▸ **TEXT SECTION**:
==========
This September, the annual gathering will carry a special meaning—and not only because it is the 50th anniversary of the assassination. It comes after a Chilean judge has called new attention to the case of Ronni Karpen Moffitt, finalizing a 15-year judicial effort to bring long-overdue accountability for her death as a victim of the Pinochet regime’s ruthless repression, rather than as collateral damage in the regime’s effort to eliminate its leading international critic, Orlando Letelier. Fifty years after she was murdered, there is finally a degree of justice for Ronni Moffitt, and a significant step toward closure in the infamous Letelier-Moffitt case.
==========
▸ **DATA RECORDS**:
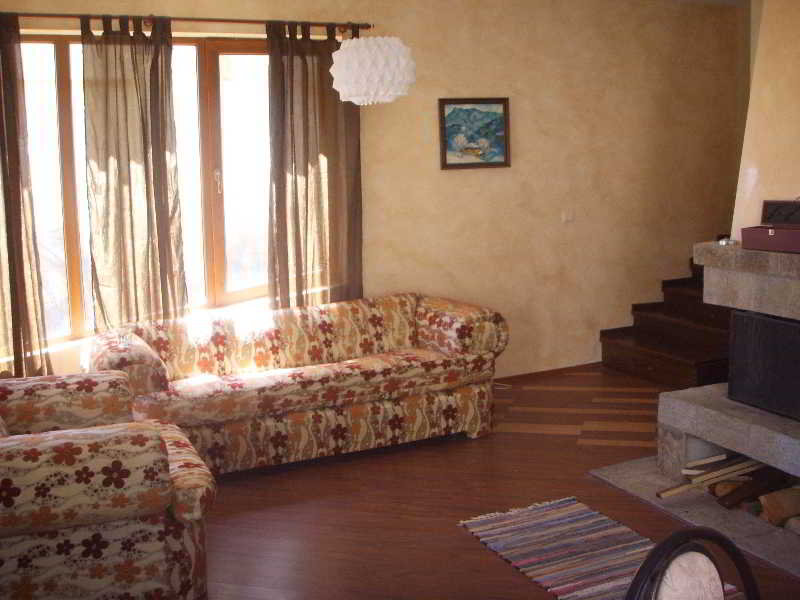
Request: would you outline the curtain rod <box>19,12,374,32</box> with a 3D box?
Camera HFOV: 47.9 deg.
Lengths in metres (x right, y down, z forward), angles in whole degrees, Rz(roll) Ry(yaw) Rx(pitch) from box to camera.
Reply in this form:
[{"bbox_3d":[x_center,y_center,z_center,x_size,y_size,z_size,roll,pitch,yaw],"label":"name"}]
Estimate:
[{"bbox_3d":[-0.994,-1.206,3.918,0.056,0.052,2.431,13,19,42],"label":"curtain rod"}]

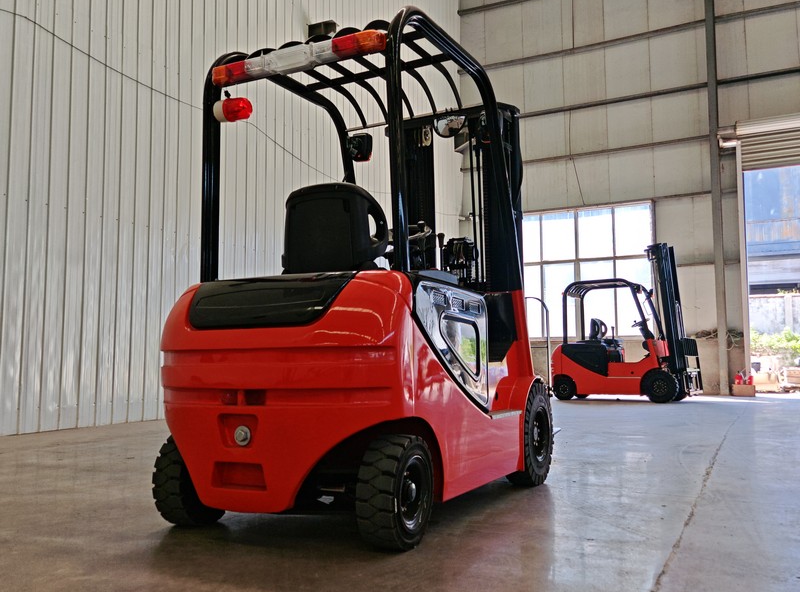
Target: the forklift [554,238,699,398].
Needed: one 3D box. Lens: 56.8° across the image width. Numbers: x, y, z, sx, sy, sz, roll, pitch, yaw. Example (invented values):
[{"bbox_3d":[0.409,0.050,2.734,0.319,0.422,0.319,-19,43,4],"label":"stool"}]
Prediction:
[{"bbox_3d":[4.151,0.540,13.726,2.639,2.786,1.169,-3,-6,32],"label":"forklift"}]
==========
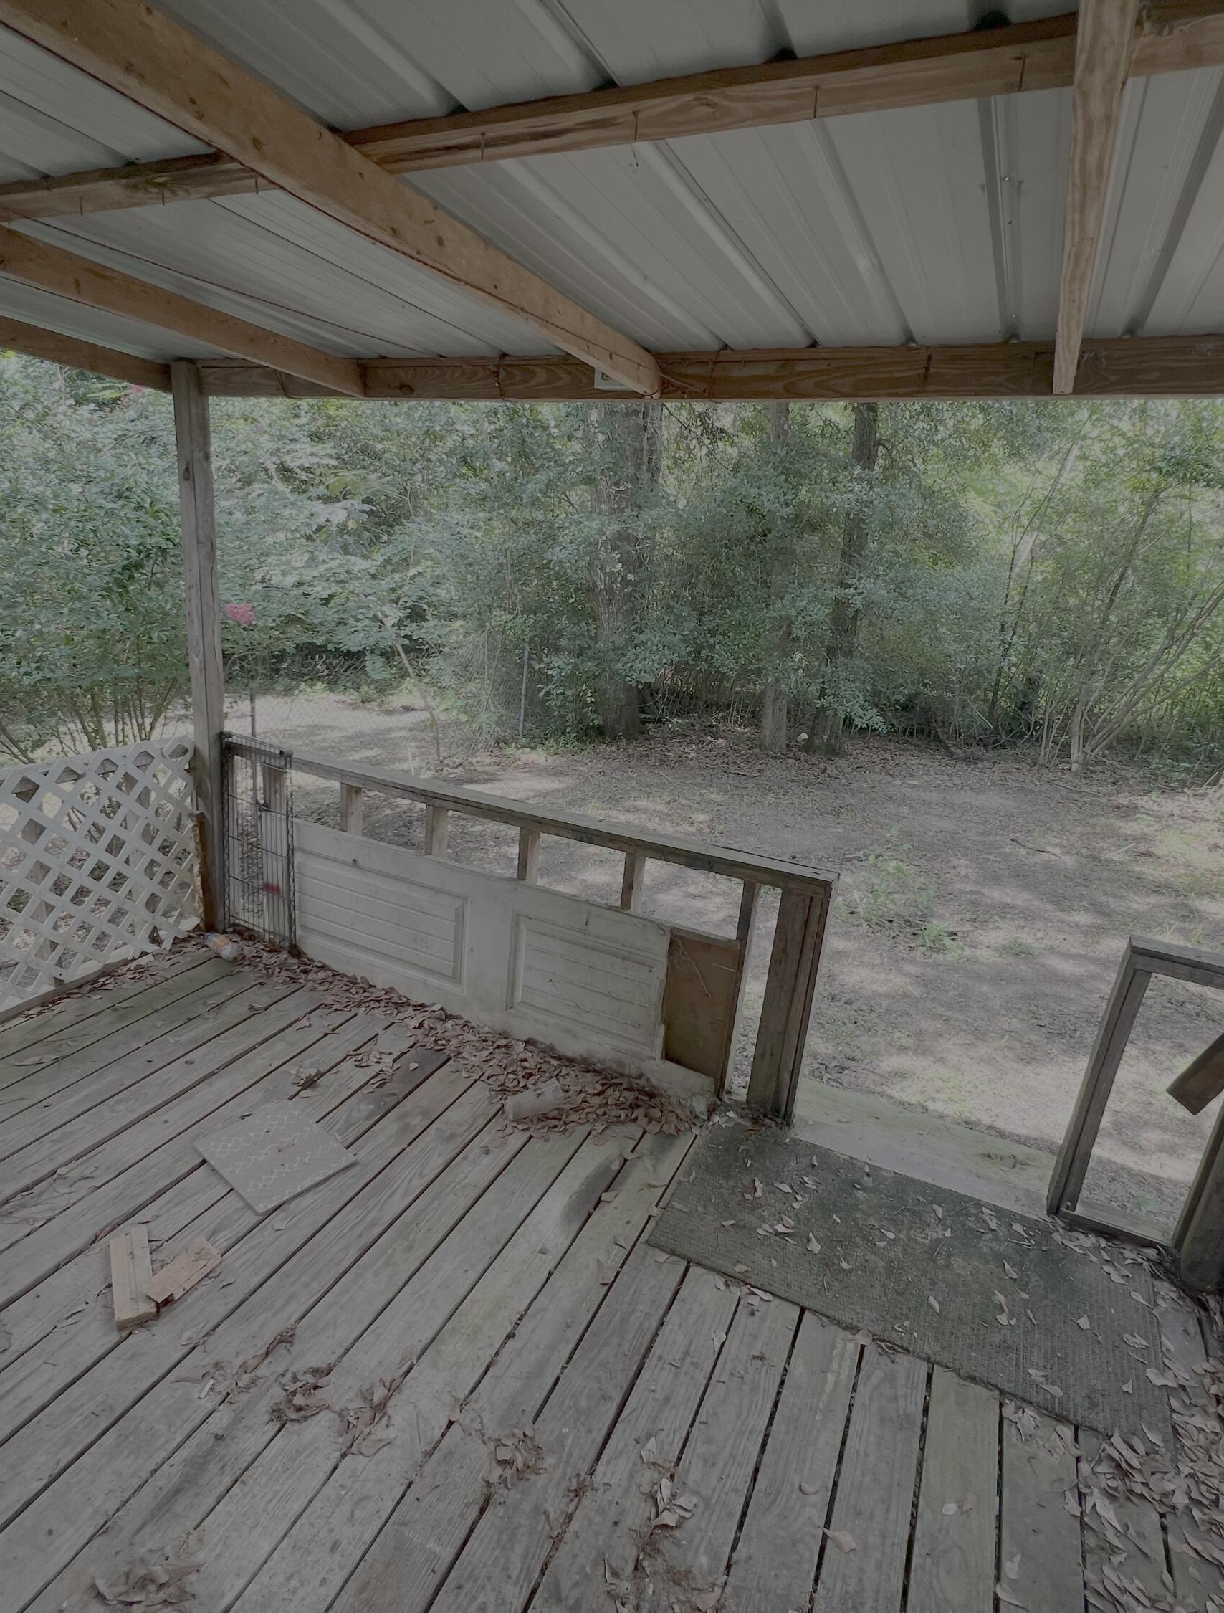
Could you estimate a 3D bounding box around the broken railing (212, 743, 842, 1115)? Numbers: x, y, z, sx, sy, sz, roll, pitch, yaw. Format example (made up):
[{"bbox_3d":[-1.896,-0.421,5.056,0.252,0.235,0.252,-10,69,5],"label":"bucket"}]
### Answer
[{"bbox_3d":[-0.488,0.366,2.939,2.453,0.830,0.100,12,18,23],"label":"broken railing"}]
==========
▸ **EXERCISE SET**:
**A)** Name every person the passage on the Letelier-Moffitt case mentions by name.
**B)** Answer these from the passage on the Letelier-Moffitt case:
(i) Which anniversary falls this September?
(ii) How many years did the judicial effort take?
(iii) Who is called the regime's leading international critic?
**C)** In the passage on the Letelier-Moffitt case, take the part that opens with the words containing "This September, the" and closes with "infamous Letelier-Moffitt case.", and write it out with "commemoration" substituted for "gathering".
The entries are separate from the passage on the Letelier-Moffitt case.

▸ **ANSWERS BY TASK**:
**A)** Ronni Karpen Moffitt, Pinochet, Orlando Letelier

**B)**
(i) The 50th anniversary of the assassination
(ii) 15 years
(iii) Orlando Letelier

**C)**
This September, the annual commemoration will carry a special meaning—and not only because it is the 50th anniversary of the assassination. It comes after a Chilean judge has called new attention to the case of Ronni Karpen Moffitt, finalizing a 15-year judicial effort to bring long-overdue accountability for her death as a victim of the Pinochet regime’s ruthless repression, rather than as collateral damage in the regime’s effort to eliminate its leading international critic, Orlando Letelier. Fifty years after she was murdered, there is finally a degree of justice for Ronni Moffitt, and a significant step toward closure in the infamous Letelier-Moffitt case.